As long as the pistol is in good mechanical order, there's no problem carrying it the way it was designed to be carried.
I have a cop friend who carried his PPK as a backup weapon back-in-the-day. He calmed my fears when he told me he carried this gun, decocked, safety off, for 10 years with no problems.
-stunks
My apologies in advance, as no flame is intended. My purpose here to put a matter straight that may save anyone taking a cue from this thread from an unexpected visit to an energency room (or a one-way trip to a morgue).
The quotes above are poor advice.
The safety arrangements of double-action revolvers are not in any way comparable. Revolvers generally don't have manual safeties, and what safety features they do have work very differently from those of the Walther PP series pistols. Equating the two is not merely a case of oranges vs. apples, but with bananas, avacados and coconuts thrown in.
For openers, revolvers do not have inertia firing pins, and the pins are so small and light they do not need to be locked. Nor are revolver firing pins mounted in heavy reciprocating slides that can move (unless locked closed, as by the safety on a Colt Gov't Model) if the gun is dropped.
Your cop friend answered the wrong question. It's not how many years he carried his Walther decocked with the safety off with "no problems". The question should have been: How many times did he drop it? And from how high, and on what kind of surface, and in what attitude did it land? If he didn't drop his pistol in those 10 years, his experience is worthless. If he did, presumably it did not fire on that occasion(s) or he would have said so. But was the gun damaged internally? Did he know? Could he tell?
The safety mechanism of a Walther PP series pistol is composed of parts that are so small, and so precisely fitted, that the average user hasn't got a clue whether the pistol is "in good mechanical order". Most don't know to disassemble the safety components or inspect them for proper operation, damage from wear or deformation, or a broken or missing spring. For example, the tiny spring that powers the hammer block is about the size of a lead pencil tip, and can be easily lost. Its absence might not be missed until the pistol fired full auto-- unless the pistol happened to be dropped first. The hammer block itself is not much bigger than a "smilie" icon and its contact surface is much smaller yet. Q: How many drops will it absorb?

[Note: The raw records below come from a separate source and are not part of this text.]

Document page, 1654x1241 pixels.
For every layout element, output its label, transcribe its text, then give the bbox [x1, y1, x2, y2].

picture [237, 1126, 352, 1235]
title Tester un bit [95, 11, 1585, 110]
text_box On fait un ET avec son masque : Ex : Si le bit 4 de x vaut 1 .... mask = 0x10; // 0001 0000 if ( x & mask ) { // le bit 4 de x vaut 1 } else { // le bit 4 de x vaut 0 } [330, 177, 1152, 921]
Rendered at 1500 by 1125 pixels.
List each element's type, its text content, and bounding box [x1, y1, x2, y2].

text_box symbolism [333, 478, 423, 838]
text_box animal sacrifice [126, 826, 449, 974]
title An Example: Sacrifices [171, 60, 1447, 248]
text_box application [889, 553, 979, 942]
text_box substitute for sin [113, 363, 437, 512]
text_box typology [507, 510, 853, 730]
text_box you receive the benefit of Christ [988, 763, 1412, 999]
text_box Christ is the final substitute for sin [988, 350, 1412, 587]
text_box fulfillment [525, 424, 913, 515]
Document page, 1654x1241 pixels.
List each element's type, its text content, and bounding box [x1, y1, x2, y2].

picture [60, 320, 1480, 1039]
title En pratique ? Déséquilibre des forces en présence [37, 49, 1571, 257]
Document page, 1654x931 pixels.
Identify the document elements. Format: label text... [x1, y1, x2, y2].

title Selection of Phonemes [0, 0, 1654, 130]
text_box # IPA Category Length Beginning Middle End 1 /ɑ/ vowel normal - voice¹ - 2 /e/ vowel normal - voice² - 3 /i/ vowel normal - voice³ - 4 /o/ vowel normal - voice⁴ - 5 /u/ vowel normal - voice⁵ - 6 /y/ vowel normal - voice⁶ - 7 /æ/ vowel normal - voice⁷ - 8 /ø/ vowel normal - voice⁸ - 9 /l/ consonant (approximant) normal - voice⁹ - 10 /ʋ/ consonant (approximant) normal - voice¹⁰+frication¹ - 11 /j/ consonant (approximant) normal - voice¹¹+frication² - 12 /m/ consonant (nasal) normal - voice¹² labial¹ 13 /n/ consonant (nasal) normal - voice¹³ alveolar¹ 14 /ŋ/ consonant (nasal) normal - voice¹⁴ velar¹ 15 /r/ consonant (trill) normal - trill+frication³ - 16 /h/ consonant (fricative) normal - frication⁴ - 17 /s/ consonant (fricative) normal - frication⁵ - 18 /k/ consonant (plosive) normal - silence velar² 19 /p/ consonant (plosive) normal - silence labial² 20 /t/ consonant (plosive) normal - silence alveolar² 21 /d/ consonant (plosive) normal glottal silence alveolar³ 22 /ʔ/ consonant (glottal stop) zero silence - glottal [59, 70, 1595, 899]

Walther designed the PP series to be carried with the manual safety "ON", as that is the ONLY mode that positively locks the firing pin. That is explained, and stressed, in Walther's instruction manuals. Cops often ignore this warning, at their peril. The hammer block may prevent the hammer from moving forward to strike the firing pin, but it does not keep the slide and firing pin from moving rearward if the pistol is dropped and lands on the grip tang.
A few years ago a cop in a precinct station in Illinois dropped his Walther PPK/S out of his locker and shot himself through his kneecap. He was lucky in one respect: he didn't take the slug between the eyes. Of course the manual safety was not "ON"; he didn't think it was necessary.